Objective: Rewrite the lines of every item below, changing "scientific name" to "binomial name" and keeping all other text the same. Leave out the pictures.

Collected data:
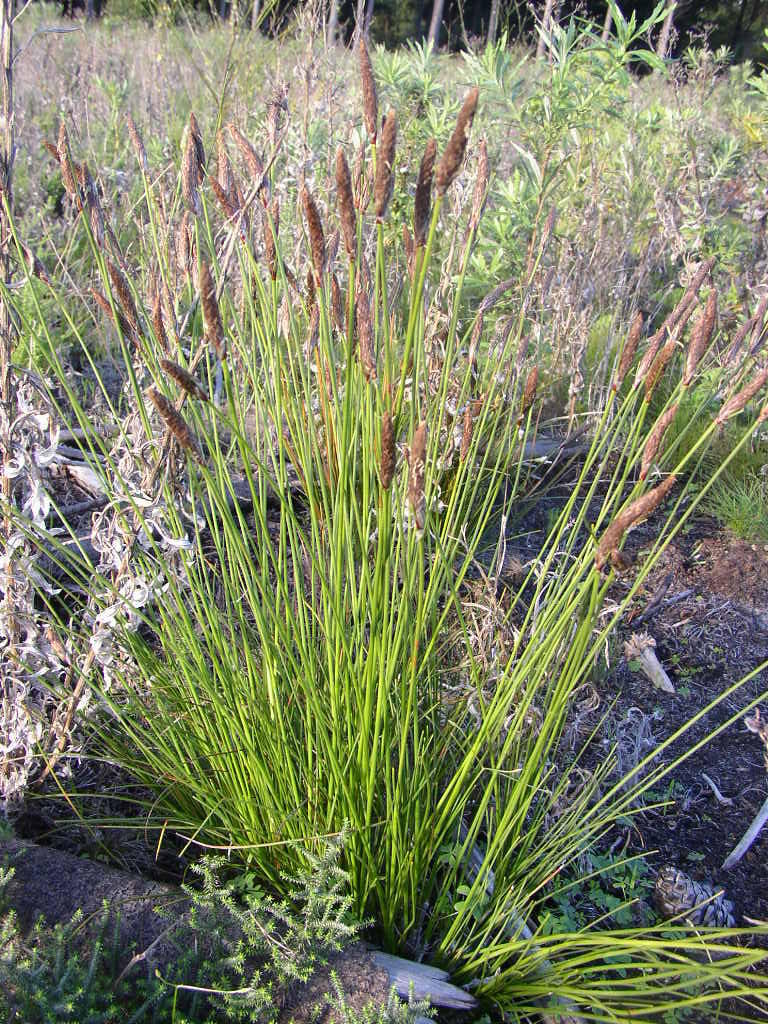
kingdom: Plantae
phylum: Tracheophyta
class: Liliopsida
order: Poales
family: Cyperaceae
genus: Ficinia
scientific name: Ficinia deusta
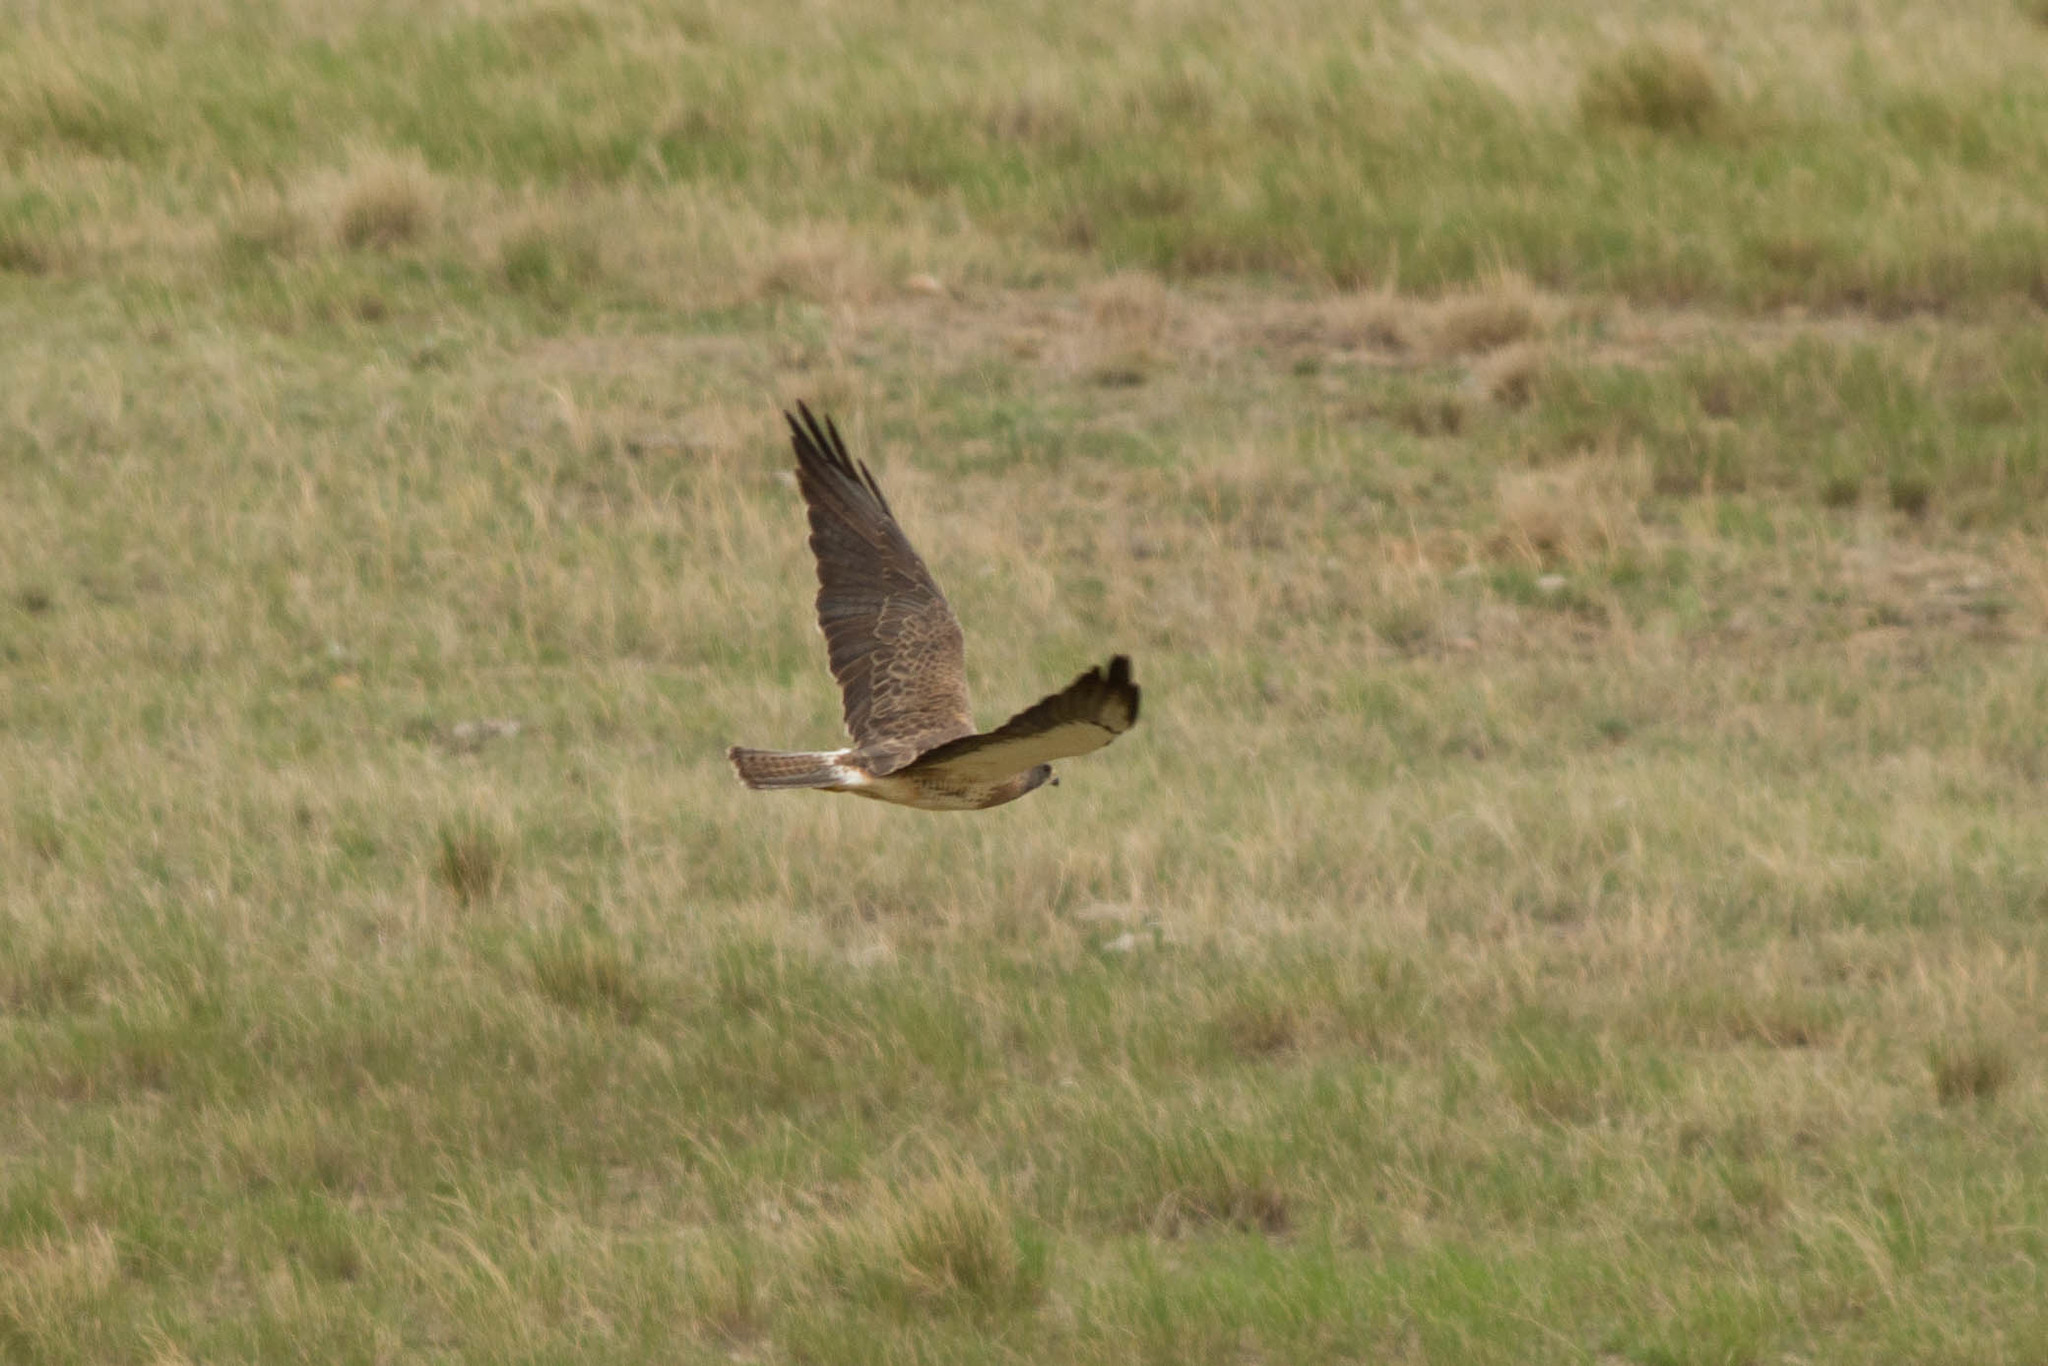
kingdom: Animalia
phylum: Chordata
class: Aves
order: Accipitriformes
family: Accipitridae
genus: Buteo
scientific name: Buteo swainsoni
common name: Swainson's hawk
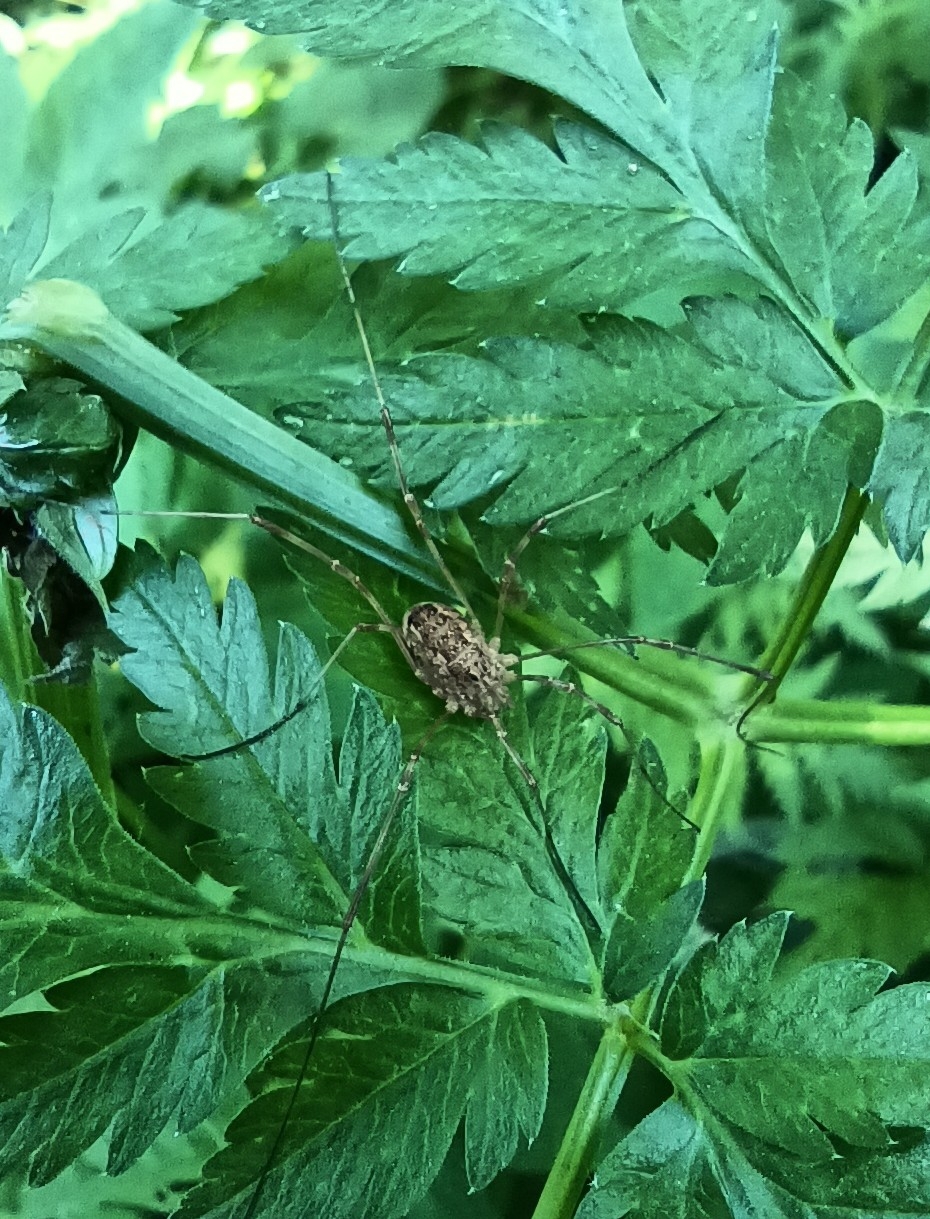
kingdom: Animalia
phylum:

Task solution:
kingdom: Plantae
phylum: Tracheophyta
class: Liliopsida
order: Poales
family: Cyperaceae
genus: Ficinia
binomial name: Ficinia deusta
kingdom: Animalia
phylum: Chordata
class: Aves
order: Accipitriformes
family: Accipitridae
genus: Buteo
binomial name: Buteo swainsoni
common name: Swainson's hawk
kingdom: Animalia
phylum:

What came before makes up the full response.